Le président de la République a surpris ce dimanche soir en acceptant la requête du Rassemblement national qui demandait depuis des mois une dissolution de l’Assemblée nationale en cas de succès aux élections européennes. Cette nouvelle étape législative, annoncée pour les 30 juin et le 7 juillet, a vu ressurgir l’idée selon laquelle Emmanuel Macron pourrait se représenter une troisième fois à l’élection présidentielle de 2027. «Ne pas finir son mandat pour pouvoir se présenter une troisième fois… Pas con, ça se tente… mais dangereux…» a ainsi tweeté l’ancien trader Jérôme Kerviel, dimanche soir.
Au même moment, le journaliste du Figaro Georges Malbrunot repartageait une de ses anciennes prévisions de novembre 2022, qui – présentée comme sourcée d’un service de renseignements français – annonçait qu’en 2023, Macron ferait passer la réforme des retraites en recourant au 49.3, dissoudrait l’Assemblée, et démissionnerait ensuite, faute de majorité. Ce qui lui permettrait, n’ayant pas complété son deuxième mandat, de se représenter dans la foulée ou au scrutin suivant.
Pas de précision de durée dans la Constitution
Remise au goût du jour, l’idée serait donc qu’Emmanuel Macron «profite» de la claque reçue aux élections européennes et de la dissolution qu’il a annoncée pour démissionner ensuite, et se représenter dans la foulée après un interim du président du Sénat Gérard Larcher.

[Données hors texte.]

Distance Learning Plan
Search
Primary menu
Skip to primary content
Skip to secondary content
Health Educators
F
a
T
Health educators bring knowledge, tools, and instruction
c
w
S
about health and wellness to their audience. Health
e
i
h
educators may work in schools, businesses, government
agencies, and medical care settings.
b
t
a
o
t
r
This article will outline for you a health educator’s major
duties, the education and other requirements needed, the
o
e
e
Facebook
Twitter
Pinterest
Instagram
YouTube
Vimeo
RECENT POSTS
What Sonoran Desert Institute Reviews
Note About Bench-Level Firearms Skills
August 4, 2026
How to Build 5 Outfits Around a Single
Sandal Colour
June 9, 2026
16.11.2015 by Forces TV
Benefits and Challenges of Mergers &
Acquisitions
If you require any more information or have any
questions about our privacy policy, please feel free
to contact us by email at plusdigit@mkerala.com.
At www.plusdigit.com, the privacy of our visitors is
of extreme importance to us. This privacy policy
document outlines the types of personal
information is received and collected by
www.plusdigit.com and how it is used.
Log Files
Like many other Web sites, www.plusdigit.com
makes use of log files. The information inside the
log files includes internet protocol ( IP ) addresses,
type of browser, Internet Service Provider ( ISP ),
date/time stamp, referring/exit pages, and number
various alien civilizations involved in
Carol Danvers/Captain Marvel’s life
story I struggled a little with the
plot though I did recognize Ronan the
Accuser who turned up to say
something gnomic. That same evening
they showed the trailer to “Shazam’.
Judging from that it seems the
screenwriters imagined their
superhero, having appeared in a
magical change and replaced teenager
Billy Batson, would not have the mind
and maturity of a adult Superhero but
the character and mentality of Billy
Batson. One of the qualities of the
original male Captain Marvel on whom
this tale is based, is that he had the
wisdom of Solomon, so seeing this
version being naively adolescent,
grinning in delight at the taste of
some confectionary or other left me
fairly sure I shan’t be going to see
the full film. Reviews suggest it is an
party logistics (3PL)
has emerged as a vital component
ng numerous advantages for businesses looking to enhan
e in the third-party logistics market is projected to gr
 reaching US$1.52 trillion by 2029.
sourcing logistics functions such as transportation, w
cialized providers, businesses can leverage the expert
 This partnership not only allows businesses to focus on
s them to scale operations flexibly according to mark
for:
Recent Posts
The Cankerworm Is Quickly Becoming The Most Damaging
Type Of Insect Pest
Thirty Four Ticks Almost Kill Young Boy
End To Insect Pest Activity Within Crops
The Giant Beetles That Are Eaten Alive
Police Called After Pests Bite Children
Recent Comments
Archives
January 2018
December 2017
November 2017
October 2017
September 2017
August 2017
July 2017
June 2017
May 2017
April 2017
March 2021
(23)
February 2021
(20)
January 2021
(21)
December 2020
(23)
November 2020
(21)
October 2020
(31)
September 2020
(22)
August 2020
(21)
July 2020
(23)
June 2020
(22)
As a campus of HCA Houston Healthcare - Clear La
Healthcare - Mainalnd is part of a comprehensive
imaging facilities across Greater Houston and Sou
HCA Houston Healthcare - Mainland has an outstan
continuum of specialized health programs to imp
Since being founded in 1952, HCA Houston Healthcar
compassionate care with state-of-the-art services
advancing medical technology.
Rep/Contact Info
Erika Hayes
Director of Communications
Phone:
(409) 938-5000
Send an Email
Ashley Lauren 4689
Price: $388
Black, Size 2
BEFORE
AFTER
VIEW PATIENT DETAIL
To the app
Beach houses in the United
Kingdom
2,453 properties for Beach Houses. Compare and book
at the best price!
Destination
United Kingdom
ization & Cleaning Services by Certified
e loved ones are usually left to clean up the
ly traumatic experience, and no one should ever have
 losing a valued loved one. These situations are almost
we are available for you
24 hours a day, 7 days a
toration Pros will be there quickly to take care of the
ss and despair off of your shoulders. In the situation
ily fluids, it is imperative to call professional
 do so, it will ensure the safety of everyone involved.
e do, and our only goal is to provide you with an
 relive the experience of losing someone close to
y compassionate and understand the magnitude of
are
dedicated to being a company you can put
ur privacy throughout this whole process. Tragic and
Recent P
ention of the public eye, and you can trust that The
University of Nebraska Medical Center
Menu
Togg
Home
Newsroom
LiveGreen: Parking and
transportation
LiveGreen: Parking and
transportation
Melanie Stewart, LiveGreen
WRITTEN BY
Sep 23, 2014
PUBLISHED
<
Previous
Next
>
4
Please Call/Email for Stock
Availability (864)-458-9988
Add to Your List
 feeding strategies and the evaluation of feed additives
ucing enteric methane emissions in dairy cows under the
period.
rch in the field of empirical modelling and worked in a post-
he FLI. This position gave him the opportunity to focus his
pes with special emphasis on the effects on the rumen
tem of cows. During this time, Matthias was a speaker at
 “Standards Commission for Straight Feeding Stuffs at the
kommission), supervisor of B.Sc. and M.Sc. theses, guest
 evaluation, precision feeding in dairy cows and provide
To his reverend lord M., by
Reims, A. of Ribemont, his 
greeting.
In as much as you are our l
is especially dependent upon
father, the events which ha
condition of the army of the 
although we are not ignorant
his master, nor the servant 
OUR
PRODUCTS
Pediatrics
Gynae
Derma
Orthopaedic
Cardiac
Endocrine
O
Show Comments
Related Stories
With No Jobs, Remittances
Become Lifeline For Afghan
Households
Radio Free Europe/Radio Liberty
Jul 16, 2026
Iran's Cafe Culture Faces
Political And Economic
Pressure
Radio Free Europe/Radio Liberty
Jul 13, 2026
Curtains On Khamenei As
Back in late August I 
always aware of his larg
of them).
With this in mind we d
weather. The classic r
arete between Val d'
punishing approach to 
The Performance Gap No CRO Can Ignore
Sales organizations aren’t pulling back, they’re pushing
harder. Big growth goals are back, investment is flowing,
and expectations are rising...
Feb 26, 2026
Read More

Analyse d'un service de renseignements français: "En 2023, Macron fera passer la réforme des retraites en recourant au 49-3 puis il dissoudra l'assemblée. Il démissionnerait ensuite, faute de majorité. Ce qui lui permet de se représenter dans la foulée ou au scrutin suivant". pic.twitter.com/2DhyYAs2gx
— Georges Malbrunot (@Malbrunot) November 28, 2022
CheckNews s’était déjà penché sur le caractère constitutionnel de cette hypothèse, d’un troisième mandat d’Emmanuel Macron. Un tel scénario semble remonter à un déjeuner entre l’ancien ministre de la Justice de François Hollande Jean-Jacques Urvoas et le bureau de l’Association de la presse ministérielle, le 22 novembre 2022.
S’inspirant d’un texte relatif à l’élection du président de la Polynésie française, Urvoas, professeur de droit public à l’université de Brest, avait déclaré dans l’Opinion : «Imaginons que le président de la République dissolve l’Assemblée avant la fin de son mandat, perde les élections législatives et démissionne. Le président du Sénat assurerait alors l’intérim et une nouvelle élection serait organisée. Emmanuel Macron n’ayant pas effectué deux mandats successifs complets, il pourrait donc être candidat.»
Plusieurs professeurs de droits constitutionnels s’étaient alors exprimés dans la presse pour rejeter cette idée, expliquant que le cas de la Polynésie française différait du cas français. Dans les textes de loi qui encadrent le statut de la Polynésie française, il est écrit que «le président de la Polynésie française ne peut exercer plus de deux mandats de cinq ans consécutifs» (suggérant qu’il peut exercer un troisième mandat si l’un des deux premiers n’a pas atteint les cinq années). Dans la Constitution de la Ve République, révisée en 2008, il est écrit que «le président de la République est élu pour cinq ans au suffrage universel direct» et que «nul ne peut exercer plus de deux mandats consécutifs», sans précision de leur durée.
«Affaire d’interprétation»
Selon la grande majorité des experts cités dans les médias, un troisième mandat serait contraire à l’esprit de la loi, et le Conseil constitutionnel serait amené à trancher sur une troisième candidature inédite d’Emmanuel Macron, s’il venait à se présenter.
Face à ce désaccord, Jean-Jacques Urvoas avait réagi dans un billet publié par le Club des juristes le 5 décembre 2022, développant son argumentaire et assurant : «Tout est affaire d’interprétation.» Et de s’accorder avec ses confrères constitutionnalistes sur un point : si Emmanuel Macron tente un troisième mandat après démission, «il appartiendra donc au Conseil constitutionnel, le cas échéant, de trancher d’une part, en autorisant – ou pas – l’enregistrement de la candidature d’Emmanuel Macron, et d’autre part en jugeant les recours qui ne manqueraient pas d’être déposés contre la liste des candidats à l’élection présidentielle».
Recontacté ce lundi par CheckNews, Jean-Jacques Urvoas semble avoir quelque peu changé d’avis quant à la plausibilité du scénario qu’il avait évoqué : «J’avoue avoir été convaincu par les arguments de mes éminents collègues.»